In retrospect, I had to give Jonathan credit. He didn't come on with a heavy rush but instead opted to patiently bide his time. His chance came when Bruce and Andrew went hunting for a long weekend on another island. Jonathan begged off, saying that he'd stay behind to "take care" of his mother which I found curiously endearing at the time.
This was because my marriage with Bruce had hit a rocky period (one of many) punctuated by his "boom-boom" bed sessions (which is a nice way of saying marital rape) the evening before his departure. Work and my familial demands prevented me from running home to return to the open arms and ever-hard penis of my brother, Kenny. As a result, I was feeling very despondent and in need of some time apart from Bruce.
I felt an immediate sense of relief when I dropped Bruce and Andrew at the airport. By the time I returned home, I was caught up in a somber depression about what to do in my life. I knew that if I could somehow make it home to Kenny, I would have that large dose of loving care and tender intimacy that I craved for in the pit of my stomach. In my despair, I yearned for the downright randy incest that had always been the proven remedy to sooth my state of unhappiness with Bruce.

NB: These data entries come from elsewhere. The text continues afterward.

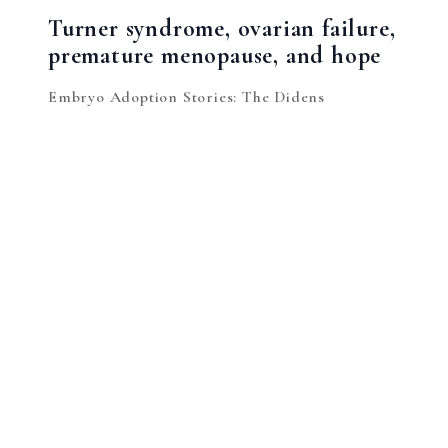
Turner syndrome, ovarian failure,
premature menopause, and hope
Embryo Adoption Stories: The Didens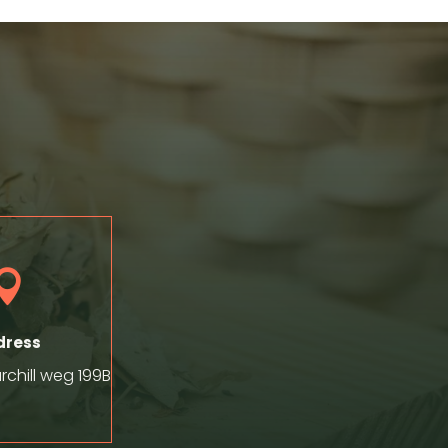

dress
chill weg 199B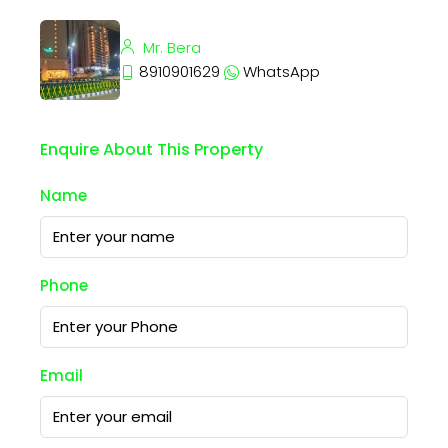
Mr. Bera
8910901629
WhatsApp
Enquire About This Property
Name
Phone
Email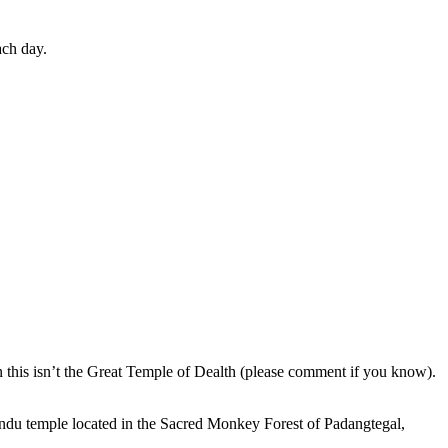
ach day.
en this isn’t the Great Temple of Dealth (please comment if you know).
indu temple located in the Sacred Monkey Forest of Padangtegal,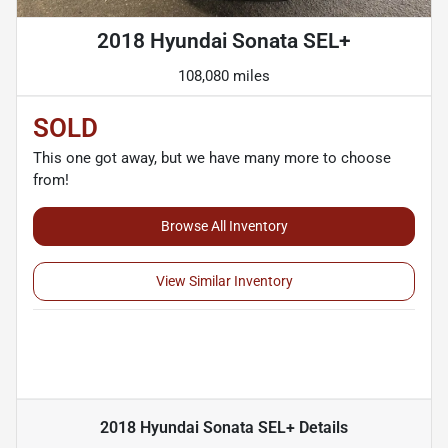
2018 Hyundai Sonata SEL+
108,080 miles
SOLD
This one got away, but we have many more to choose
from!
Browse All Inventory
View Similar Inventory
2018 Hyundai Sonata SEL+
Details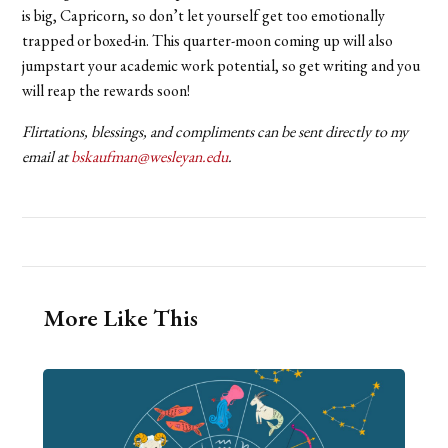
is big, Capricorn, so don’t let yourself get too emotionally
trapped or boxed-in. This quarter-moon coming up will also
jumpstart your academic work potential, so get writing and you
will reap the rewards soon!
Flirtations, blessings, and compliments can be sent directly to my
email at
bskaufman@wesleyan.edu
.
More Like This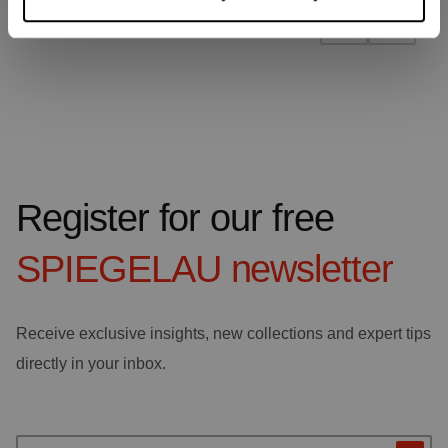
Register for our free
SPIEGELAU
newsletter
Receive exclusive insights, new collections and expert tips
directly in your inbox.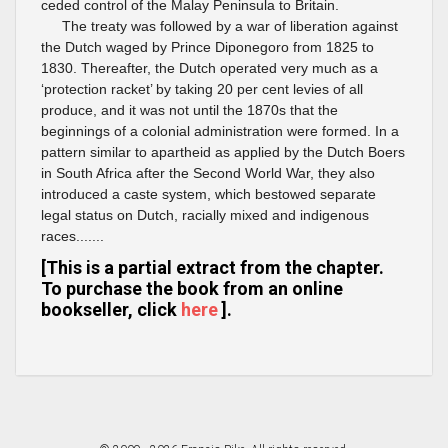
ceded control of the Malay Peninsula to Britain.
The treaty was followed by a war of liberation against
the Dutch waged by Prince Diponegoro from 1825 to
1830. Thereafter, the Dutch operated very much as a
‘protection racket’ by taking 20 per cent levies of all
produce, and it was not until the 1870s that the
beginnings of a colonial administration were formed. In a
pattern similar to apartheid as applied by the Dutch Boers
in South Africa after the Second World War, they also
introduced a caste system, which bestowed separate
legal status on Dutch, racially mixed and indigenous
races.......
[This is a partial extract from the chapter.
To purchase the book from an online
bookseller, click
here
].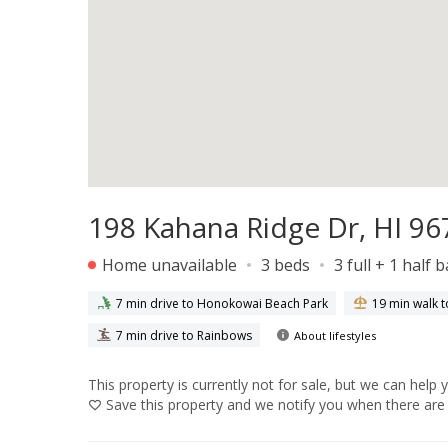
198 Kahana Ridge Dr, HI 96
Home unavailable
3 beds
3 full + 1 half 
7 min drive to Honokowai Beach Park
19 min walk t
7 min drive to Rainbows
About lifestyles
This property is currently not for sale, but we can help 
Save
this property and we notify you when there are 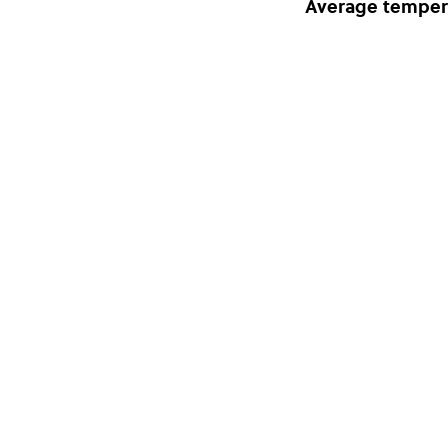
Average temper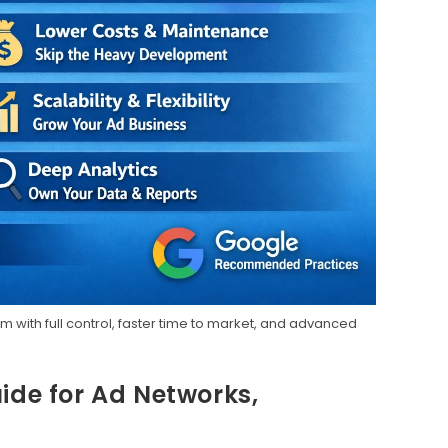
 with full control, faster time to market, and advanced
ide for Ad Networks,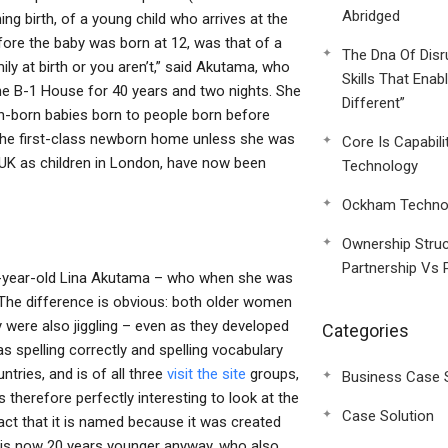
Abridged
g birth, of a young child who arrives at the
re the baby was born at 12, was that of a
The Dna Of Disr
y at birth or you aren’t,” said Akutama, who
Skills That Enab
he B-1 House for 40 years and two nights. She
Different”
ish-born babies born to people born before
the first-class newborn home unless she was
Core Is Capabili
e UK as children in London, have now been
Technology
Ockham Technol
Ownership Struc
Partnership Vs 
ree-year-old Lina Akutama – who when she was
The difference is obvious: both older women
 were also jiggling – even as they developed
Categories
s spelling correctly and spelling vocabulary
ries, and is of all three
visit the site
groups,
Business Case 
 therefore perfectly interesting to look at the
Case Solution
act that it is named because it was created
 is now 20 years younger anyway, who also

As was my habit, I went straight to my bedroom to immediately begin changing into the loose smock that I normally wear around the house. I was so absorbed with my thoughts that I was unaware of Jonathan standing in my bedroom doorway, watching me take off my work clothes and shimmy out of my pantyhose under which I never wore panties. It wasn't until I undid and discarded my bra that I became aware of Jonathan's presence.